_ESERCIZIO_. Nel brano sul cardinale Martini, spiega a che cosa gli serve l'immagine dell'albero e che cosa indicano la linfa, il midollo e la corteccia.

_BRANO DEL TESTO_.
2002 luglio 14 Il cardinale

Il cardinale

E’ la sola città una e trina, Yerushalayim per gli ebrei, Gerusalemme per i cristiani, El Quds per i
musulmani. Ogni Dio la fa santa, e la Bibbia vi tiene scuola e casa.
A 75 anni il gesuita Carlo Maria Martini, arcivescovo di Milano per 22 anni, ha scelto di trasferirsi
da ottobre a Gerusalemme per pregare,studiare, ragionare. Una volta , in una lettera a Umberto Eco,
il cardinale scrisse :”Non è ancora il momento di lasciarsi ubriacare dalla televisione aspettando la
fine. C’è ancora molto da fare.”
Ho letto che Milano è la più grande diocesi d’Europa e che soltanto Città del Messico la supera in
numero di battezzati: non l’avrei mai pensato. Certo, oggi in Italia i numeri del cattolicesimo si sono
ridotti di un bel po’ rispetto a qualche decennio fa.
Per fare il punto della situazione, proprio Martini ha scelto come simbolo un albero. La linfa, cioè i
cattolici doc, si limita all’8 per cento della popolazione. Il midollo, rappresentato dai cattolici che
frequentano messa e sacramenti, viene stimato tra un minimo del 20 e un massimo del 40 per cento
della popolazione. Tutto il resto è la corteccia dell’albero, fatta di indifferenza di massa.
Martini è un innovatore. Tenere salda la parola di Dio per riformare profondamente la Chiesa, come
i suoi innumerevoli interventi dimostrano, compreso quello sul tardo celibato dei preti. Lui, laureato
in teologia fondamentale, deve considerare ogni fondamentalismo alla pari dei flagelli biblici.
Ha fatto per anni “cattedra dei non credenti”, da buon seminatore laico. Cita il filosofo
dell’illuminismo, Kant, per fare sintesi tanto del coraggio della ragione quanto dei limiti del sapere.
Nel lasciarla, ha raccomandato che Milano rimanga città “aperta”, larga di mente, ospitale.
E’ magnetico tutto ciò. Dopo 22 anni da pastore nella metropoli del business industriale, della
borsa, di Cuccia e di Berlusconi,della fiera, della moda, della comunicazione e degli scambi
europei, il prete cardinale sceglie Gerusalemme, la città che dà del tu all’Eterno ma che non aspetta
più nessuno con i rami di palme per le strade.
Carlo Maria Martini cerca la contemplazione nel luogo più turbolento del mondo. Silenzio della
speranza contro rumore dell’odio.

I Savoia

Era ora che i due maschi Savoia, Vittorio Emanuele e il figlio Emanuele Filiberto, sgombrassero
una volta per tutte le aule del parlamento e tornassero finalmente a occupare le pagine degli aviti
rotocalchi.Ma ci rendiamo conto che le Camere ne discutevano da cinque anni, da quando Romano
Prodi pose giustamente la questione confidando di chiuderla in quattro e quattr’otto come sarebbe
stato decente da parte di tutti?

_MATERIALE FORNITO_.
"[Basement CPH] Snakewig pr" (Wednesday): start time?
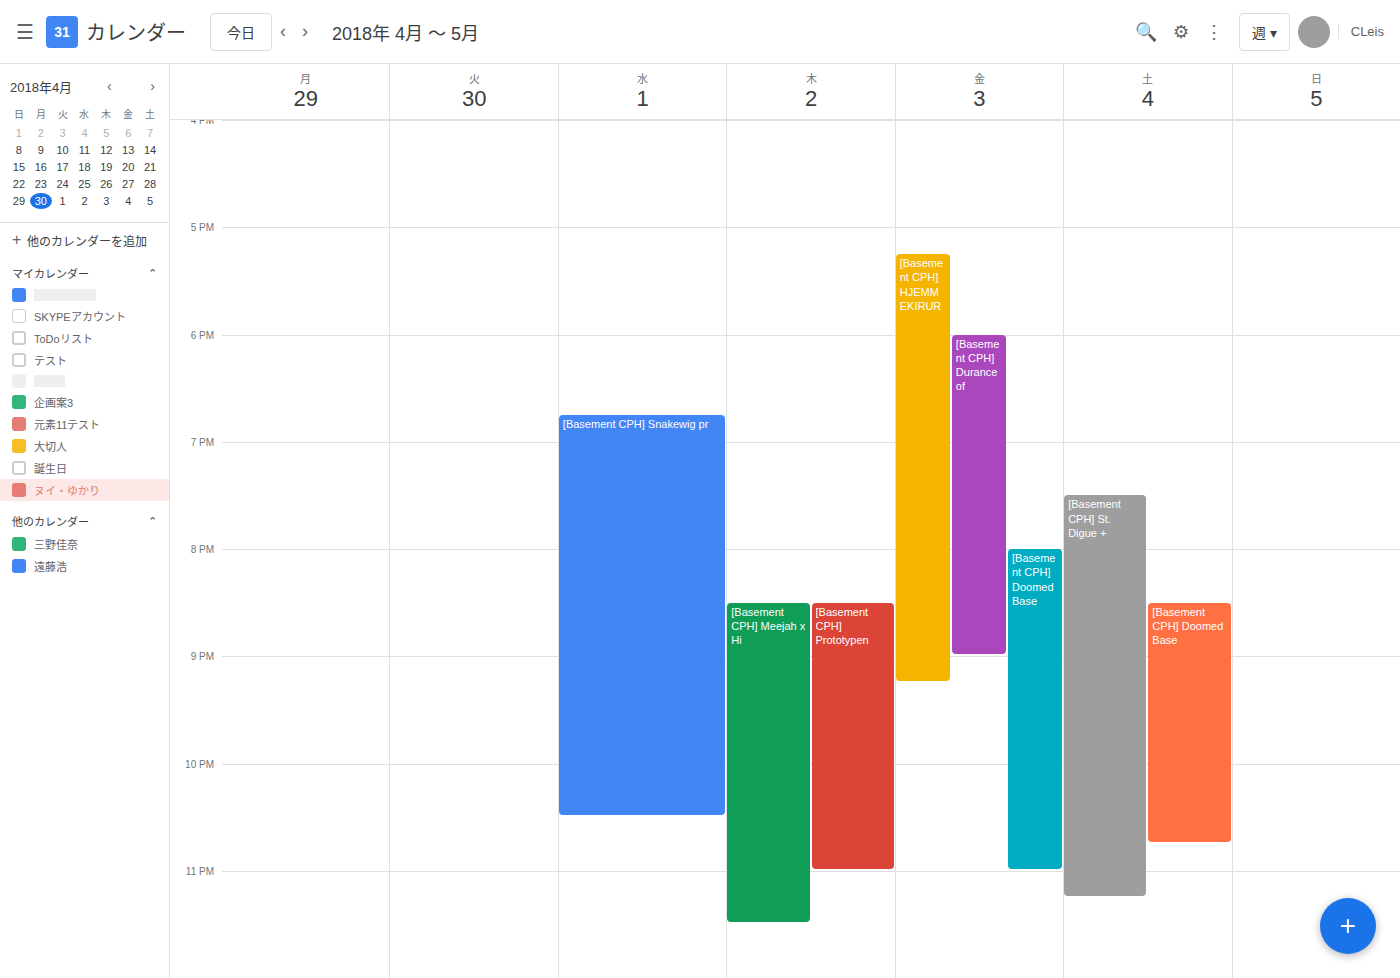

_SOLUZIONE_. Martini usa l'albero per fare il punto sulla situazione del cattolicesimo. La linfa sono i cattolici doc, l'8 per cento della popolazione. Il midollo sono i cattolici che frequentano messa e sacramenti, stimati tra il 20 e il 40 per cento. La corteccia è tutto il resto, fatto di indifferenza di massa.